::: 原文

不都合な真実で有名な米・ゴア前副大統領が、ノーベル平和賞を受賞することになりました。
国連のIPCC(気候変動に関する政府間パネル)と共同の受賞ということです。
国際的には、地球温暖化が世界平和を脅かすということは、すでに共通認識になっているのだそうです。
温暖化に伴う海面上昇で侵食され失われた国土から「環境難民」が発生したり、異常気象によって食糧危機が生じたりすることで、国家間の対立や争いが起きたりするという点が懸念されているようで、ノーベル平和賞受賞も説得力がある、ということです。
つい先日も、米カルパースなどの機関投資家がSECに環境コストの開示を迫る提言をしたというトピックをご紹介したところ、多くの反応をいただいたばかりでしたので、ゴアさんのノーベル賞受賞の報を聞いて、そのタイミングにビックリしました。
■環境コスト開示の強制が近い!?
http://ameblo.jp/ir-man/entry-10050595568.html
■暑さと不都合な真実とSRI
http://ameblo.jp/ir-man/entry-10043671258.html
京都議定書に批准していない米国であっても、このスピードで環境対策に関する議論が盛り上がっているわけですから、日本でももっと対応を早めていくなり、政治の世界でも議論を深めるなり、していく必要があるのでしょうね。
日本で生活しているなかでは、地球温暖化への対応、というと、自動車会社の宣伝とかが目につきますが、CMでも自社製品を宣伝するのではなく、自社の環境対策への取組みを伝えるものが出てきたりと、少しずつ変わってきたようにも思います。
さて、ゴアさんの業績やら、大統領選に出馬するかしないかは、当ブログの方向性とはちょっと違うので他のリソースを当たっていただくとして、今回改めて思ったのは、
ノーベル賞って究極のファンドだよなぁ
ということ。
一応、むかーし昔読んだノーベルの伝記で、ダイナマイトや油田で大儲けして、ダイナマイトが戦争の武器として使われることに心を痛めて、遺言でノーベル賞を創った程度の理解はありましたが、改めてWikipediaでノーベル賞
について調べてみると、まぁいろんなエピソードやら批判やらがあるんだと知りました。

::::::
::: 記録一覧

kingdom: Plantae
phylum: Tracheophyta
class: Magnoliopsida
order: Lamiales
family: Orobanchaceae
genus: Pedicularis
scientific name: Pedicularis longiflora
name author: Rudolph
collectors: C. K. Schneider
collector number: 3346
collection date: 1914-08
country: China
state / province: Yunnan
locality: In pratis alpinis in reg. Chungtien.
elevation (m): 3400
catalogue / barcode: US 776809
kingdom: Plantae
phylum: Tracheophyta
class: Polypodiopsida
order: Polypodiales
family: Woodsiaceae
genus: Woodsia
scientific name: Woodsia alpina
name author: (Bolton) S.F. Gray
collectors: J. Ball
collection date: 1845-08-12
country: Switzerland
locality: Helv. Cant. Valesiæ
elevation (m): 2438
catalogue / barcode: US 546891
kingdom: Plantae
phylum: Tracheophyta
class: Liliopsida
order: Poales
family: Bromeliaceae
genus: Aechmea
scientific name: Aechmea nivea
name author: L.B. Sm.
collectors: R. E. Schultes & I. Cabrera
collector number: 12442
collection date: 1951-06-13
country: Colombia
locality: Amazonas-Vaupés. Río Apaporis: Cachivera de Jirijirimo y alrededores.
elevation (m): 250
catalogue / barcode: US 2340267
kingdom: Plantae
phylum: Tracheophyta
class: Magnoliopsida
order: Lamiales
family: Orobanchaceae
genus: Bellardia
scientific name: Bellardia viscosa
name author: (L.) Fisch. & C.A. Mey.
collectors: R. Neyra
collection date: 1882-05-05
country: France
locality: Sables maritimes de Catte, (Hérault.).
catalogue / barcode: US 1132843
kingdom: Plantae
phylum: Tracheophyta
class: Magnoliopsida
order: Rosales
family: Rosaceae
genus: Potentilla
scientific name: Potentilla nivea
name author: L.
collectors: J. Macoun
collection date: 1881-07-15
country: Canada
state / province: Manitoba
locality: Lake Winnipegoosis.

::::::

§ 作業指示:
1. ゴア氏のノーベル平和賞受賞についての文章を、2文に要約してください。
2. 次の(a)〜(c)が、ゴア氏のノーベル平和賞受賞についての文章の内容と合っているかどうかを、それぞれ「はい」か「いいえ」で答えてください。判断の決め手となる文章中の語句も、そのまま引用して添えてください。
(a) ゴア前副大統領は、国連のIPCCと共同で受賞する。
(b) 米国は京都議定書に批准している。
(c) 筆者は、ノーベル賞についてWikipediaで調べたことがない。
3. ゴア氏のノーベル平和賞受賞についての文章の一部を書き写してください。「日本で生活しているなかでは、」という語句のあるところから書き始め、「について調べてみると、まぁいろんなエピソードやら批判やらがあるんだと知りました。」まで写したら止めてください。

§ 解答:
1. ゴア前副大統領が国連のIPCCと共同でノーベル平和賞を受賞することになり、国際的には地球温暖化が世界平和を脅かすことがすでに共通認識になっているという。京都議定書に批准していない米国でも環境対策の議論が盛り上がっているので、日本でも対応を早めたり議論を深めたりする必要があるのだろうと筆者は述べている。

2.
(a) はい。「国連のIPCC(気候変動に関する政府間パネル)と共同の受賞ということです」
(b) いいえ。「京都議定書に批准していない米国であっても」
(c) いいえ。「改めてWikipediaでノーベル賞」

3.
日本で生活しているなかでは、地球温暖化への対応、というと、自動車会社の宣伝とかが目につきますが、CMでも自社製品を宣伝するのではなく、自社の環境対策への取組みを伝えるものが出てきたりと、少しずつ変わってきたようにも思います。
さて、ゴアさんの業績やら、大統領選に出馬するかしないかは、当ブログの方向性とはちょっと違うので他のリソースを当たっていただくとして、今回改めて思ったのは、
ノーベル賞って究極のファンドだよなぁ
ということ。
一応、むかーし昔読んだノーベルの伝記で、ダイナマイトや油田で大儲けして、ダイナマイトが戦争の武器として使われることに心を痛めて、遺言でノーベル賞を創った程度の理解はありましたが、改めてWikipediaでノーベル賞
について調べてみると、まぁいろんなエピソードやら批判やらがあるんだと知りました。